Apparently no one has informed him of this fact, though. Iago blithely leaps onto window sills, tables, bookshelves, and other high places with no apparent difficulty at all. He is also incredibly sure footed. I soon stopped moving my breakable items out of harm’s way because I realized they weren’t actually in any danger at all. Each leap brought him delicately positioned among the breakables with nary a wobble from any of them. In the entire time he stayed with us, he moved constantly among the glass ornaments without disturbing a single one. He’s a feline Baryshnikov!
However, I have to confess that my sleeping arrangements went up in smoke from the very first night.
I tried evicting him from the bedroom when I went to bed, which he accepted with reasonably good grace; but I invariably have to get up in the night for a bathroom run (scourge of the elder years) and once that bedroom door was opened, keeping him out became a lost cause. He’s lightning fast, and he was up on the bed and rolling around in ecstasy, waiting for pats, in literally a nanosecond.
Since turning on the light ruins my night-sleep and I couldn’t see his little black self in the dark, I eventually gave up the fight and shoved him over a bit so I could get back into bed. He immediately settled into what he clearly believed was his rightful place, guest bedroom or no guest bedroom.
It quickly became his habit to snooze on the guest bed during the day, taking advantage of the little nest I had prepared for him; however, every evening he would begin keeping an eye on me. The very moment I began my bedtime rituals, he would scoot up onto the bed, lie right in the middle of it, and wait for me, wriggling with delight and seemingly unaware that he was supposed to be next door. He was at his most charming at that time of night, as if to assure me that it would be perfectly all right with him if I just left him there right from the get-go.
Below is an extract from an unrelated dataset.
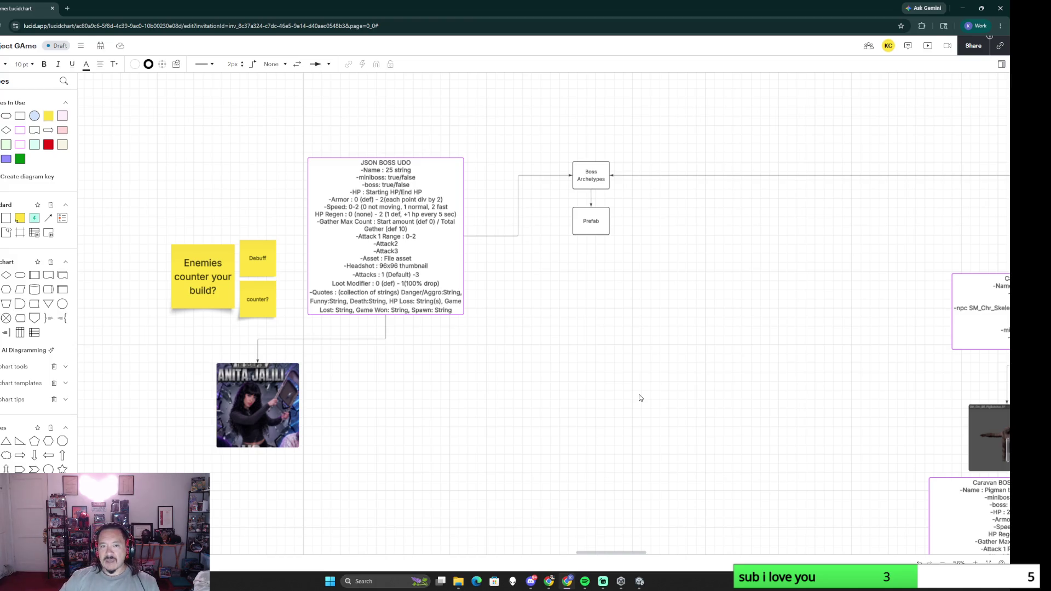
left_click_drag(861, 486, 889, 490)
Nevertheless, each night I would pick him up and trot him over to his bed, and then rush into my room and shut the door as fast as I could. A moment’s delay would find him – black lightning, literally – once again on my bed, purring like a small motor, as if daring mean old me to move a little friend as gorgeous and adorable as him to the cold, unwelcoming guest bed. What could I do?
So I began waking up in the morning to discover that he’d arranged himself in the night so as to be approximately nose-to-nose with me, and every time he moved his head, his whiskers tickled my face.
Did I mention he’s a friendly little guy?
However, the real issue was that I’m a very light sleeper, and every time he decided to leap from the bed to the window sill and back down in the middle of the night, the movements woke me up. On the other hand, he’s pretty loveable, and it was really pleasant to go to sleep at night with the sound of purring in my ears.
So we arranged a compromise: he would stay in his guest room when I went to bed so that I could get to sleep; and in the middle of the night when the door opened for one of my nocturnal treks down the hall, he was allowed to scoot onto the bed to spend the rest of the night there, the proviso being that if he jumped up onto the window sill and back onto the bed, out he went – banished, poor soul, to his obviously unsuitable cell-like quarters on the guest room bed.
The three weeks passed like a breeze, and the boys went back home again. However, for awhile the bed seemed a bit empty without that warm little body cuddling close at night, and there were moments of nostalgia when I’d come across an occasional short black hair on some high shelf.
Maybe it’s time for us to get ourselves a cat.